Nella mostra parigina inaugurata il 20 ottobre sono presenti 120 opere, 47 delle quali provenienti dalla Galleria De Nittis di Barletta.
Una sorta di rivincita, quindi, sull’oblio di tanti anni. Ma, perché tanto ostinato silenzio? I motivi sono molteplici. Ma uno su tutti ha penalizzato De Nittis in maniera particolare: il suo rapporto con l’Impressionismo. Piero Dini e Giuseppe Luigi Marini, autorevoli studiosi, ricordano che «De Nittis fu operoso negli stessi anni che videro maturare la rivoluzione degli Impressionisti e in intimità con alcuni esponenti del gruppo, di cui condivise le istanze, ma con prudente gradualità, tale da conservargli il favore di un pubblico restio a digerire radicali innovazioni espressive e da lui condotto ad accettarle passo passo.» Il successo che ebbe in vita fu strumentalizzato dai critici che bocciavano gli Impressionisti per esaltare la modernità di De Nittis. Quando agli Impressionisti, anni dopo, arrise fortuna e riconoscimento critico, De Nittis fu riproposto come loro contraltare e quindi isolato, condannato «a restare una figura vagante » schiacciato, com’era, tra i Macchiaioli con i quali aveva condiviso le prime esperienze fiorentine e gli Impressionisti con i quali aveva partecipato alla prima “avventura” nell’atelier del fotografo Nadar in Boulevard des Capucines nel 1874.

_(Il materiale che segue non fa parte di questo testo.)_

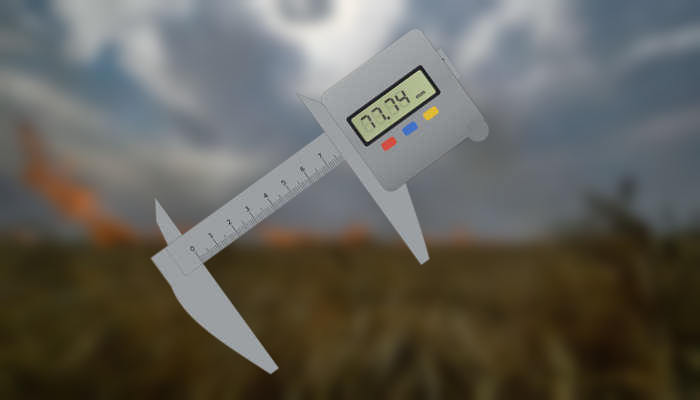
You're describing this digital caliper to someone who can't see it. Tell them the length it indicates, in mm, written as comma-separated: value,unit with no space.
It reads 77.74,mm
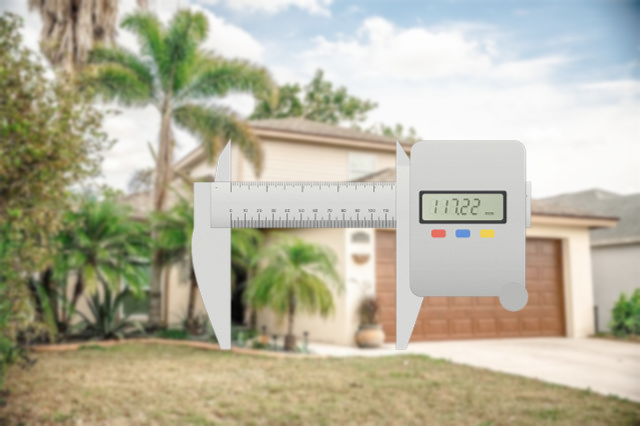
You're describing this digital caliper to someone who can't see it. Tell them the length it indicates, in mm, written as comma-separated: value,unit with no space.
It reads 117.22,mm
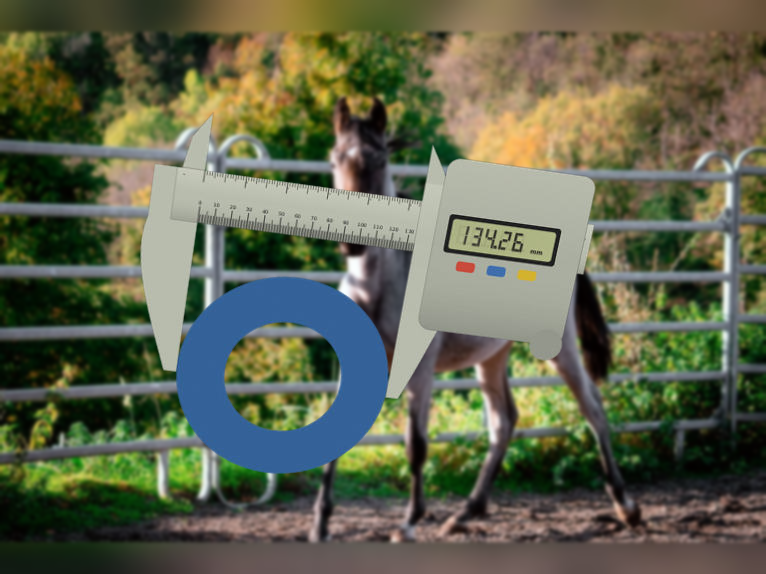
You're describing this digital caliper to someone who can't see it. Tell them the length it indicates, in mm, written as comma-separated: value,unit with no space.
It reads 134.26,mm
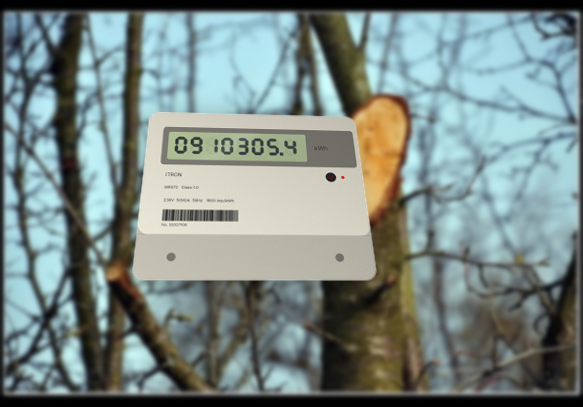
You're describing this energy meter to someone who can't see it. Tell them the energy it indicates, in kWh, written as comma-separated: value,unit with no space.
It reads 910305.4,kWh
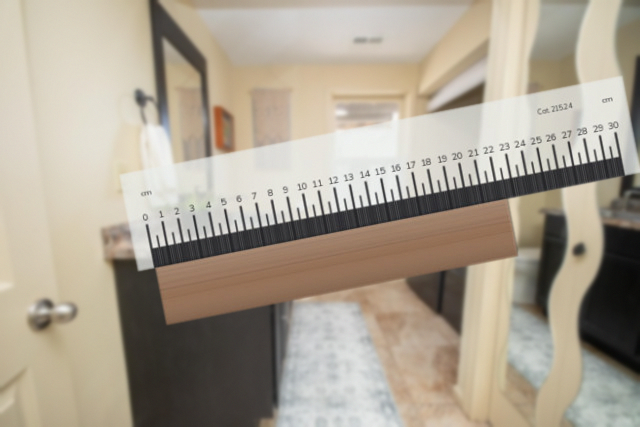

Una sorta di vendetta nei confronti di chi, in vita, aveva avuto fortuna e successo negli anni nei quali i vari Degas, Monet, Renoir, Morisot, Pissarro, facevano la fame. Quasi in ossequio a quella letteratura che vuole gli artisti poveri, incompresi, addirittura derisi in vita e “scoperti” e osannati dopo la morte. Equivoci che presero piede subito dopo la sua scomparsa quando i critici si avventurarono in giudizi, forse affrettati, come Paul Mantz il quale scrisse che il pittore di Barletta servì parecchio all’Impressionismo «essendo divenuto per certe ricerche, il punto di partenza di uno studio che dura ancora»; o Ary Renan, secondo il quale De Nittis «fece penetrare con franchezza nell’animo del pubblico una parte della dottrina dell’Impressionismo », o Le Figaro che gli attribuiva un «posto di prima fila della scuola impressionista»; o Le Moniteur Universel secondo il quale il pittore di Barletta «fu uno dei primi che sapesse spogliare le teorie impressioniste da quello che esse avevano di eccentrico»; o Emile Bergerat che sul Figaro scrisse che «la morte di Giuseppe De Nittis decapita la scuola italiana e l’Impressionismo».
La verità è che De Nittis fu solo se stesso, perché possedeva un talento naturale che gli consentiva di destare «ammirazione senza meraviglia» come scriveva Léonce Bénédite, conservatore del Museo del Luxemburg e del Museo Rodin in un saggio pubblicato negli Anni Venti.